Preliminary US net trailer orders for September ‘exploded’ to the third-highest month ever according to Freight Transportation Research (FTR).
FTR reported a total of 52,000 units for September.
Orders for the month were 23,500 units above August and 33,400 more than September 2019.
Trailer orders, including this latest activity, for the last 12 months now equal 224,00 units.
“The great majority of the September orders were for dry vans, FTR said in a statement.
“Refrigerated van orders were also comparatively robust. Flatbed orders are expected to continue their sluggish recovery. Backlogs are predicted to jump back up to December 2019 levels. The strong order totals from the last two months should push production up to pre-pandemic levels in Q4, with more increases expected, starting early next year.”
FTR reported that the Congressional stimulus package injected a tremendous amount of funds into the economy.
“This cash is being spent overwhelmingly in the consumer goods sector, as the service sector remains constrained during the pandemic,” FTR said.
“This has boosted dry van freight, constraining capacity, and lifting freight rates. Fleets have responded by ordering dry vans in near-record quantities. Also, despite reduced restaurant sales, many consumers have more disposable income available to spend on food, which is helping reefer sales.”
FTR Vice President of Commercial Vehicles, Don Ake, said there is an enormous amount of demand for dry vans to keep consumer goods on the move.

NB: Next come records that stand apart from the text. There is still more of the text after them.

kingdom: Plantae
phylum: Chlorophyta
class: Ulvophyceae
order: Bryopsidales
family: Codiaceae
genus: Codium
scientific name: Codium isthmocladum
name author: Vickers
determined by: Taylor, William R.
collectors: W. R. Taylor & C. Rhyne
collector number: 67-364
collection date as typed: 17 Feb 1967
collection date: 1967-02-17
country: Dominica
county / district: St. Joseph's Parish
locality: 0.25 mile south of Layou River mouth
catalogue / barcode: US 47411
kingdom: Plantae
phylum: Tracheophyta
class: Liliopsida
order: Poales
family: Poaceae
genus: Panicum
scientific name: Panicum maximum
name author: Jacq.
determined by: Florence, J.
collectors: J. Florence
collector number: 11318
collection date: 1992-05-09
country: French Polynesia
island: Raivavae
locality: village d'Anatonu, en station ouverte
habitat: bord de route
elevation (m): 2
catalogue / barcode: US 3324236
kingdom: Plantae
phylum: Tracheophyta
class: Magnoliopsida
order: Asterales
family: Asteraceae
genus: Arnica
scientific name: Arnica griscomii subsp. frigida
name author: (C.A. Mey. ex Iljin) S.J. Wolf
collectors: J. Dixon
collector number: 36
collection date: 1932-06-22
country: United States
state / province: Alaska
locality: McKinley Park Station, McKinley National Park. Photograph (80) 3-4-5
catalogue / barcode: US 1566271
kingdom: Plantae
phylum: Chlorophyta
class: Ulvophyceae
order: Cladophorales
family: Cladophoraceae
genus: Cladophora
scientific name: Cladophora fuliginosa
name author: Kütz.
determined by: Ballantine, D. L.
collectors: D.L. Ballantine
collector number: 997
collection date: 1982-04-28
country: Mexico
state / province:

“Fleets are expecting the hot freight market to continue into 2021 and want to be prepared with adequate capacity,” he said.
“Reefer demand should also continue to be strong, and benefit from more restaurant activity as 2021 progresses.
“This appears to be a repeat of late-2018 when fleets ordered trailers in record numbers in September and October because of tight capacity and perceived limited build slots at the OEMs.
“There could be some irrational exuberance behind orders this high. Fleets are expecting the current conditions to continue well into 2021, and this may not be the case. The trailer market has seen incredibly wide swings in 2020 and it is difficult to determine how long the current momentum can last. Orders may stay elevated if fleets compete to lock up future build slots as they did in 2018-2019.”